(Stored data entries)
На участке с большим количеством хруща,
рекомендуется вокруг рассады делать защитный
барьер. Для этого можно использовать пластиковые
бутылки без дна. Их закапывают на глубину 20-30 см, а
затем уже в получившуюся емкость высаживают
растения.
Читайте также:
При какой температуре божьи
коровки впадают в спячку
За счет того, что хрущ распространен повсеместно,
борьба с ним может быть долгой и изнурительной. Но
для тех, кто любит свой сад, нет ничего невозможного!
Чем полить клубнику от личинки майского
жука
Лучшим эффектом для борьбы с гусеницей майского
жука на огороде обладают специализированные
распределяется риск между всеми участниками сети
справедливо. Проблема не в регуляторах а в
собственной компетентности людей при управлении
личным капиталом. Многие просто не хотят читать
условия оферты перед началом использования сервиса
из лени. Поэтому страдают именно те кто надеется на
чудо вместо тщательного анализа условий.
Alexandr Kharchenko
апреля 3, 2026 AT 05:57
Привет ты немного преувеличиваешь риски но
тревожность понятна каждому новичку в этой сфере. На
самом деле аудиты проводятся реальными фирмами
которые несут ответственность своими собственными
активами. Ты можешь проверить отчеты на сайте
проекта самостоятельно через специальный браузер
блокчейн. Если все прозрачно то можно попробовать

==

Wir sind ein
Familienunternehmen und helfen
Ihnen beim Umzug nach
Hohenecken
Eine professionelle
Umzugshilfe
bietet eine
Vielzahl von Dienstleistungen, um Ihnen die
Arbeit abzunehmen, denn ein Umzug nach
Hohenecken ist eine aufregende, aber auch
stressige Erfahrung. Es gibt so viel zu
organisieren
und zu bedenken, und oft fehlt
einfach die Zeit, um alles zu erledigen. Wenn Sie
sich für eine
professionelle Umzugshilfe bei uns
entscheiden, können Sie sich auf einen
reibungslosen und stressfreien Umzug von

Exercise directions
In the records above, the line with "рекомендуется вокруг рассады делать защитный" marks the start and the line with "личным капиталом. Многие" marks the end; copy that stretch exactly, both lines included, and nothing else.

Output for this exercise
рекомендуется вокруг рассады делать защитный
барьер. Для этого можно использовать пластиковые
бутылки без дна. Их закапывают на глубину 20-30 см, а
затем уже в получившуюся емкость высаживают
растения.
Читайте также:
При какой температуре божьи
коровки впадают в спячку
За счет того, что хрущ распространен повсеместно,
борьба с ним может быть долгой и изнурительной. Но
для тех, кто любит свой сад, нет ничего невозможного!
Чем полить клубнику от личинки майского
жука
Лучшим эффектом для борьбы с гусеницей майского
жука на огороде обладают специализированные
распределяется риск между всеми участниками сети
справедливо. Проблема не в регуляторах а в
собственной компетентности людей при управлении
личным капиталом. Многие просто не хотят читать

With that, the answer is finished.